*INSTRUCTIONS TO FOLLOW*.
Rewrite the text lines of all the records below as a Markdown table with the columns "Row" and "Line," numbering each row and skipping blank lines. Leave the pictures out of the answer.

[Dataset records]
----

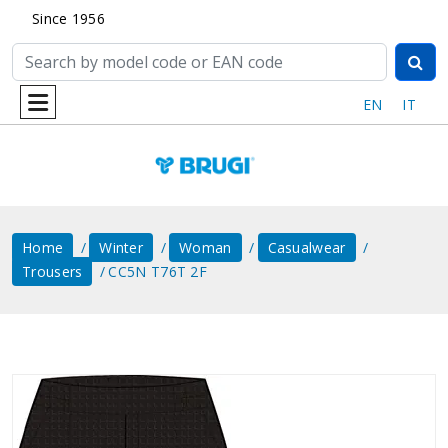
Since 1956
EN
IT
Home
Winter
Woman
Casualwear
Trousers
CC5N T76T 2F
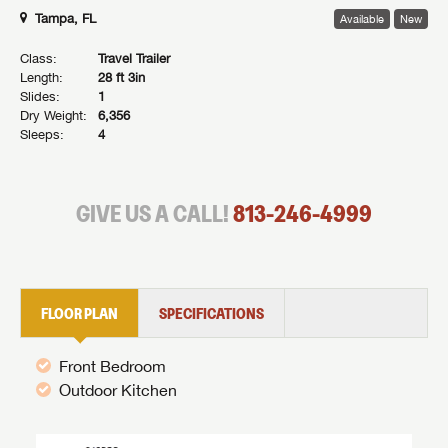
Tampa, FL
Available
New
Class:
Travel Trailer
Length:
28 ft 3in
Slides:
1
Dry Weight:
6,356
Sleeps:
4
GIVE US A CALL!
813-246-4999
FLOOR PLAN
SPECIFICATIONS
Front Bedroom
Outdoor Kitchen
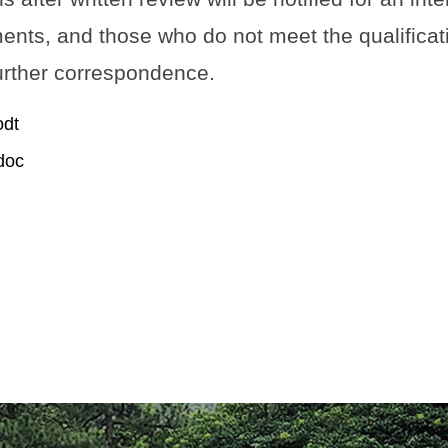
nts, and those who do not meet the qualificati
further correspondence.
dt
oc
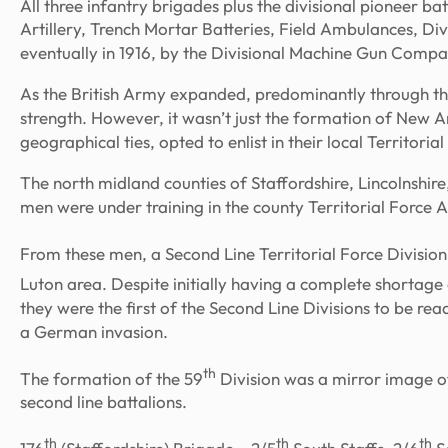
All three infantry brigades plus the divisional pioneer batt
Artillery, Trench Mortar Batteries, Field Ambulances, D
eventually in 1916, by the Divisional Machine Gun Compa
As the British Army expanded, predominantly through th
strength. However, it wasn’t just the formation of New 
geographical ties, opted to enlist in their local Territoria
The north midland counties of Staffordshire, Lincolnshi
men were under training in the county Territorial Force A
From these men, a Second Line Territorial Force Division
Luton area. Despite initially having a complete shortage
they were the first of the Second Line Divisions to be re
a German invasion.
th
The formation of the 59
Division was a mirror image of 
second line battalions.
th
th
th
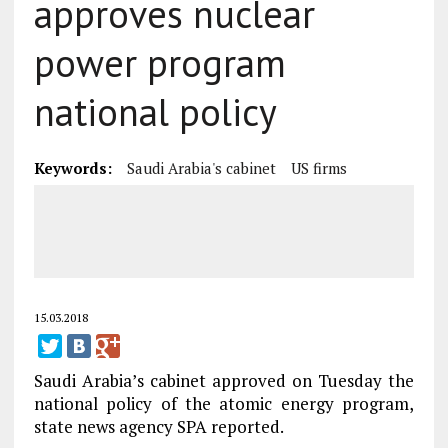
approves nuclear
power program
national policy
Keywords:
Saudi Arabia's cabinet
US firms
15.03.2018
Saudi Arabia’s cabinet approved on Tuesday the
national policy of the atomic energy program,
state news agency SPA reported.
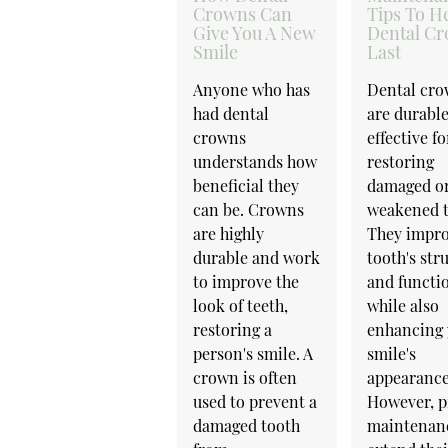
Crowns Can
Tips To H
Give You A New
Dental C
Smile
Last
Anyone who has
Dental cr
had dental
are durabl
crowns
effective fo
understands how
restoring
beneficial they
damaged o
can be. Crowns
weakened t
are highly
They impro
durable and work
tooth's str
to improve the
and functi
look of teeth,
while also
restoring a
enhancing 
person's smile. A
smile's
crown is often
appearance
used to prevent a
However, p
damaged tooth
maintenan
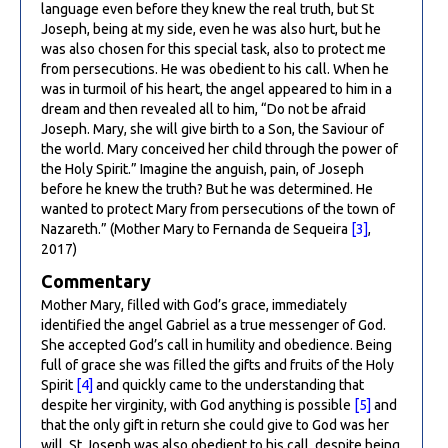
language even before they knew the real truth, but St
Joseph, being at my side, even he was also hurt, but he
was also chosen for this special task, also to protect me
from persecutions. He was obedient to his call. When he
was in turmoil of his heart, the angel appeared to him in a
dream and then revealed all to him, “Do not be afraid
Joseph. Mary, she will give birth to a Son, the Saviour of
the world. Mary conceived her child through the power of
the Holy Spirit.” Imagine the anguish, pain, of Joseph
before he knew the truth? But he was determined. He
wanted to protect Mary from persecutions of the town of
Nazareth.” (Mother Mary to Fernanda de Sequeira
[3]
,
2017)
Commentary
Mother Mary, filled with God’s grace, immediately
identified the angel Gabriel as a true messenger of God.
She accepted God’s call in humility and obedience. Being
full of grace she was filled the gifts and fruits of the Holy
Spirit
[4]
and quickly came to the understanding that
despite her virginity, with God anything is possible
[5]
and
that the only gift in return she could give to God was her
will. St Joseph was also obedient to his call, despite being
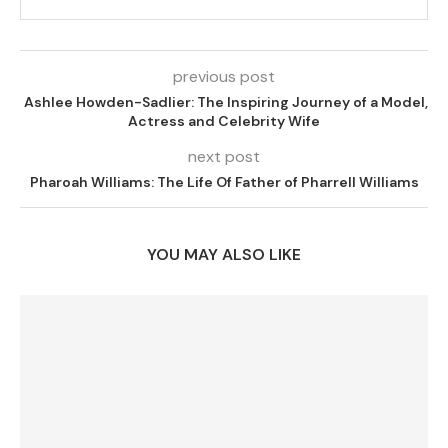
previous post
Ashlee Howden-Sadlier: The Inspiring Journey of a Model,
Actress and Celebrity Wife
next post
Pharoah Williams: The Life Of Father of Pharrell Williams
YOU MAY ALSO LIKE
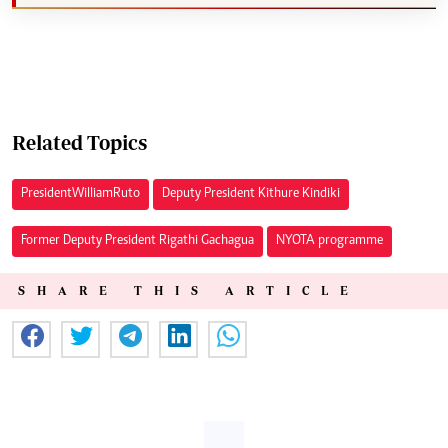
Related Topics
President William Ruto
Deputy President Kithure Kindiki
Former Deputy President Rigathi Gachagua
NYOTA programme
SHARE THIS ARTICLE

----

*ANSWER BOX*.
| Row | Line |
|---|---|
| 1 | Since 1956 |
| 2 | EN |
| 3 | IT |
| 4 | Home |
| 5 | Winter |
| 6 | Woman |
| 7 | Casualwear |
| 8 | Trousers |
| 9 | CC5N T76T 2F |
| 10 | Tampa, FL |
| 11 | Available |
| 12 | New |
| 13 | Class: |
| 14 | Travel Trailer |
| 15 | Length: |
| 16 | 28 ft 3in |
| 17 | Slides: |
| 18 | 1 |
| 19 | Dry Weight: |
| 20 | 6,356 |
| 21 | Sleeps: |
| 22 | 4 |
| 23 | GIVE US A CALL! |
| 24 | 813-246-4999 |
| 25 | FLOOR PLAN |
| 26 | SPECIFICATIONS |
| 27 | Front Bedroom |
| 28 | Outdoor Kitchen |
| 29 | nts, and those who do not meet the qualificati |
| 30 | further correspondence. |
| 31 | dt |
| 32 | oc |
| 33 | All three infantry brigades plus the divisional pioneer batt |
| 34 | Artillery, Trench Mortar Batteries, Field Ambulances, D |
| 35 | eventually in 1916, by the Divisional Machine Gun Compa |
| 36 | As the British Army expanded, predominantly through th |
| 37 | strength. However, it wasn’t just the formation of New  |
| 38 | geographical ties, opted to enlist in their local Territoria |
| 39 | The north midland counties of Staffordshire, Lincolnshi |
| 40 | men were under training in the county Territorial Force A |
| 41 | From these men, a Second Line Territorial Force Division |
| 42 | Luton area. Despite initially having a complete shortage |
| 43 | they were the first of the Second Line Divisions to be re |
| 44 | a German invasion. |
| 45 | th |
| 46 | The formation of the 59 |
| 47 | Division was a mirror image of  |
| 48 | second line battalions. |
| 49 | th |
| 50 | th |
| 51 | th |
| 52 | approves nuclear |
| 53 | power program |
| 54 | national policy |
| 55 | Keywords: |
| 56 | Saudi Arabia's cabinet |
| 57 | US firms |
| 58 | 15.03.2018 |
| 59 | Saudi Arabia’s cabinet approved on Tuesday the |
| 60 | national policy of the atomic energy program, |
| 61 | state news agency SPA reported. |
| 62 | Crowns Can |
| 63 | Tips To H |
| 64 | Give You A New |
| 65 | Dental C |
| 66 | Smile |
| 67 | Last |
| 68 | Anyone who has |
| 69 | Dental cr |
| 70 | had dental |
| 71 | are durabl |
| 72 | crowns |
| 73 | effective fo |
| 74 | understands how |
| 75 | restoring |
| 76 | beneficial they |
| 77 | damaged o |
| 78 | can be. Crowns |
| 79 | weakened t |
| 80 | are highly |
| 81 | They impro |
| 82 | durable and work |
| 83 | tooth's str |
| 84 | to improve the |
| 85 | and functi |
| 86 | look of teeth, |
| 87 | while also |
| 88 | restoring a |
| 89 | enhancing  |
| 90 | person's smile. A |
| 91 | smile's |
| 92 | crown is often |
| 93 | appearance |
| 94 | used to prevent a |
| 95 | However, p |
| 96 | damaged tooth |
| 97 | maintenan |
| 98 | language even before they knew the real truth, but St |
| 99 | Joseph, being at my side, even he was also hurt, but he |
| 100 | was also chosen for this special task, also to protect me |
| 101 | from persecutions. He was obedient to his call. When he |
| 102 | was in turmoil of his heart, the angel appeared to him in a |
| 103 | dream and then revealed all to him, “Do not be afraid |
| 104 | Joseph. Mary, she will give birth to a Son, the Saviour of |
| 105 | the world. Mary conceived her child through the power of |
| 106 | the Holy Spirit.” Imagine the anguish, pain, of Joseph |
| 107 | before he knew the truth? But he was determined. He |
| 108 | wanted to protect Mary from persecutions of the town of |
| 109 | Nazareth.” (Mother Mary to Fernanda de Sequeira |
| 110 | [3] |
| 111 | , |
| 112 | 2017) |
| 113 | Commentary |
| 114 | Mother Mary, filled with God’s grace, immediately |
| 115 | identified the angel Gabriel as a true messenger of God. |
| 116 | She accepted God’s call in humility and obedience. Being |
| 117 | full of grace she was filled the gifts and fruits of the Holy |
| 118 | Spirit |
| 119 | [4] |
| 120 | and quickly came to the understanding that |
| 121 | despite her virginity, with God anything is possible |
| 122 | [5] |
| 123 | and |
| 124 | that the only gift in return she could give to God was her |
| 125 | will. St Joseph was also obedient to his call, despite being |
| 126 | previous post |
| 127 | Ashlee Howden-Sadlier: The Inspiring Journey of a Model, |
| 128 | Actress and Celebrity Wife |
| 129 | next post |
| 130 | Pharoah Williams: The Life Of Father of Pharrell Williams |
| 131 | YOU MAY ALSO LIKE |
| 132 | Related Topics |
| 133 | President William Ruto |
| 134 | Deputy President Kithure Kindiki |
| 135 | Former Deputy President Rigathi Gachagua |
| 136 | NYOTA programme |
| 137 | SHARE THIS ARTICLE |